12-18 August is National Student Volunteer Week, and Vinnies is using the opportunity to highlight the work of the hundreds of amazing student volunteers who manage their studies, part-time work and other commitments in a way which allows them to give back to the community.
“The St Vincent de Paul Society has a proud tradition of engaging with student volunteers.

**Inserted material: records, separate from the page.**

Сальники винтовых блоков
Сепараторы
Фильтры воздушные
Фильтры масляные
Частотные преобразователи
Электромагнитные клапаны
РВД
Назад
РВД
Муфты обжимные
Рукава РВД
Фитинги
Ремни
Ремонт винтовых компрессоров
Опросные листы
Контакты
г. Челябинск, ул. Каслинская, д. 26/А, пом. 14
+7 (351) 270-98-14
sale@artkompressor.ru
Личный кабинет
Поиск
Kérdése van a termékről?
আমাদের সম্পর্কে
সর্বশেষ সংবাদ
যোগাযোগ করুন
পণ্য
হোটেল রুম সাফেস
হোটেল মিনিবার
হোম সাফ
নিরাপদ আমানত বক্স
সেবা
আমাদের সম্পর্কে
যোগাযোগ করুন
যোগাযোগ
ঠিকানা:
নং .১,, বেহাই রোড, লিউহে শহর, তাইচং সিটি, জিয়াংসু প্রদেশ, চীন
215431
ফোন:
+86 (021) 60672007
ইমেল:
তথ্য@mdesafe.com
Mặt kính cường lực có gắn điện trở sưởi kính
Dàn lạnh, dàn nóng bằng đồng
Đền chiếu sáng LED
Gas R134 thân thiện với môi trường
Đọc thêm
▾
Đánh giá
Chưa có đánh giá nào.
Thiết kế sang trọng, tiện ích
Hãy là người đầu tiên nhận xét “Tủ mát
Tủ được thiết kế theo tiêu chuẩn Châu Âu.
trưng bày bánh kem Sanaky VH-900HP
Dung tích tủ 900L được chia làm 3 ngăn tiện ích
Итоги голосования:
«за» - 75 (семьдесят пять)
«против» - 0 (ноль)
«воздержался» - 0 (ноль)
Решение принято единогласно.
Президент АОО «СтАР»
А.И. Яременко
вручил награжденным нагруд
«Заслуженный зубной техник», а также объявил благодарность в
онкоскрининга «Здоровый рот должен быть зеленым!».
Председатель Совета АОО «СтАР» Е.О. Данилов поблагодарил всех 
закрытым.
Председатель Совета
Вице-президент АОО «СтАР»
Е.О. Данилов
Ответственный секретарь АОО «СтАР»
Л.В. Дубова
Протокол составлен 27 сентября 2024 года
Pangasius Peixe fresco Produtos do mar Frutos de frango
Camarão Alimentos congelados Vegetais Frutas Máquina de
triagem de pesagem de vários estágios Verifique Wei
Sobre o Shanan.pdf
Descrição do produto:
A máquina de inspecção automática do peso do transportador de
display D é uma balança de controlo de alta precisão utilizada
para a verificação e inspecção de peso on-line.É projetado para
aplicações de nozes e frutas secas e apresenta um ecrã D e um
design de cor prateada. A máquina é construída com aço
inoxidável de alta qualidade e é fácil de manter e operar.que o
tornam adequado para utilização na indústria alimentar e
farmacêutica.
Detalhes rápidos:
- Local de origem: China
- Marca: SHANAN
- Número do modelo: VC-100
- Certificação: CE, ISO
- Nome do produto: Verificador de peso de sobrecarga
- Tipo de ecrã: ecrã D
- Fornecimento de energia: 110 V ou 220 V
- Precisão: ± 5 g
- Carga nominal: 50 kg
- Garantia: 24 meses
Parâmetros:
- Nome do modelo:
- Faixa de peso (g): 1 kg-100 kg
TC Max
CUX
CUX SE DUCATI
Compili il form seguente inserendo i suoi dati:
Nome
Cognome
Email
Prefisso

Founded by a group of university students almost 200 years ago, student volunteers remain an invaluable part of the Society and will go on to lead and drive the Society in future decades,” said Erin MacArthur, Director of Community Engagement, St Vincent de Paul Society Canberra/Goulburn.
“Our youngest volunteers are primary-school aged ‘Mini Vinnies’ who assist with fundraising, and sorting and packing material donations for people in need,” said Ms MacArthur.

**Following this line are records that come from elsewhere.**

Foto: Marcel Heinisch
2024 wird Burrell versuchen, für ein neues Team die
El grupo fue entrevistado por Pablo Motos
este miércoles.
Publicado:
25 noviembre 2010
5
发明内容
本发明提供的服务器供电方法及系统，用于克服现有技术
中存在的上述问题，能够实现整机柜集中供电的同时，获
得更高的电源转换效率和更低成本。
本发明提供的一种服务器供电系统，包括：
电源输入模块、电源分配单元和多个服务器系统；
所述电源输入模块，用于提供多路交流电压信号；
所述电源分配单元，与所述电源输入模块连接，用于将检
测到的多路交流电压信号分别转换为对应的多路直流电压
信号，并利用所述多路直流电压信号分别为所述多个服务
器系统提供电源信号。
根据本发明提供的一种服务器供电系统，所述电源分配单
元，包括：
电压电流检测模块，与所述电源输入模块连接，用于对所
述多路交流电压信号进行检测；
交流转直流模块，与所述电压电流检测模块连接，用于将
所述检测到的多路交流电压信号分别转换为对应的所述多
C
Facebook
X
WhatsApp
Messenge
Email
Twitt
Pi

“Hundreds of secondary school students volunteer in numerous ways including in our Vinnies shops, on the Night Patrol vans, as role models for disadvantaged children in out St Joe’s Youth program, or fundraising through our annual Doorknock Appeal.
“Students from over 20 secondary schools in the region are also instrumental in collecting material goods that are distributed through Vinnies programs and services,” she added.

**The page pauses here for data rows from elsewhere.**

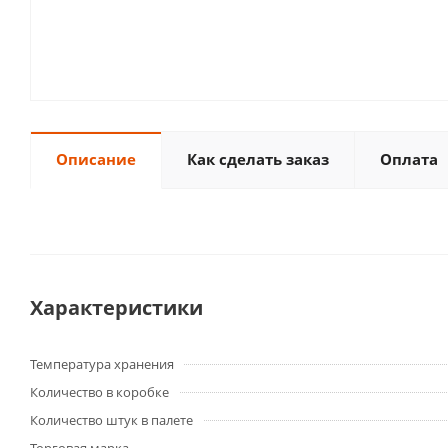
Описание
Как сделать заказ
Оплата
Характеристики
Температура хранения
Количество в коробке
Количество штук в палете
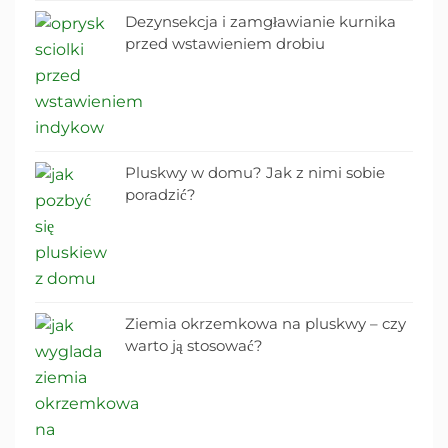
Dezynsekcja i zamgławianie kurnika
przed wstawieniem drobiu
Pluskwy w domu? Jak z nimi sobie
poradzić?
Ziemia okrzemkowa na pluskwy – czy
warto ją stosować?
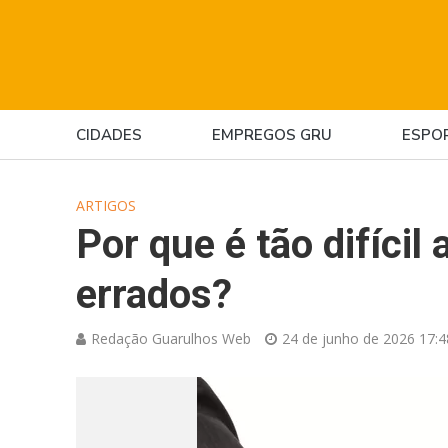
CIDADES
EMPREGOS GRU
ESPO
ARTIGOS
Por que é tão difícil
errados?
Redação Guarulhos Web
24 de junho de 2026 17:4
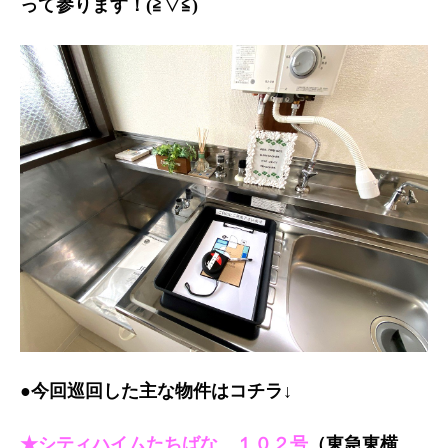
って参ります！(
≧▽≦
)
●今回巡回した主な物件はコチラ↓
★シティハイムたちばな １０２号
（東急東横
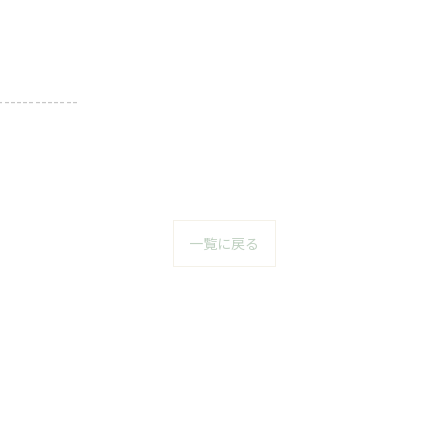
-------------
一覧に戻る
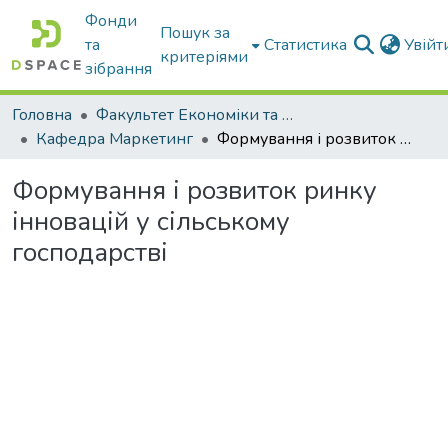
Фонди
Пошук за
та
Статистика
Увій
критеріями
зібрання
Головна
Факультет Економіки та бізнесу
Кафедра Маркетинг
Формування і розвиток ринку інновацій у сільському господарстві
Формування і розвиток ринку
інновацій у сільському
господарстві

“There are about 30 students from the Australian National University that conduct home visits, support our Migrant and Refugee Program, cover regular shifts at the Thread Together Clothing Hub @ Vinnies, and volunteer for the Night Patrol van once a month.
“We also rely on over 160 young people to run our St Nick’s Young Carers Program and St Joe’s Youth Program. These are respite and recreation programs for young people either with caring responsibilities at home, or who are experiencing poverty and disadvantage. In the last year these students have run 11 holiday camps, more than 15 weekend activities and 2 Christmas parties for our program youngies, as well as linking them in with other recreational and educational activities,” added Ms MacArthur.
One of these students is Laura Condon who has been volunteering with the St Nick’s Young Carers Program for about two and a half years, and is currently in her third year of a Bachelor of Education at University of Canberra.
“My role involves reaching out to the volunteers about upcoming opportunities with activities, camps, and training. I have also lead two of the camps, and a few of the monthly activities,” said Laura.
“My favourite part about volunteering with the St Nicks program is being a part of a team that helps the children grow and develop into incredible young people through the care, help, and guidance that we can provide,” she said.
Laura has kept coming back to volunteer with St Nick’s because, “These children need a consistently caring adult in their lives, so I don’t want to let them down.”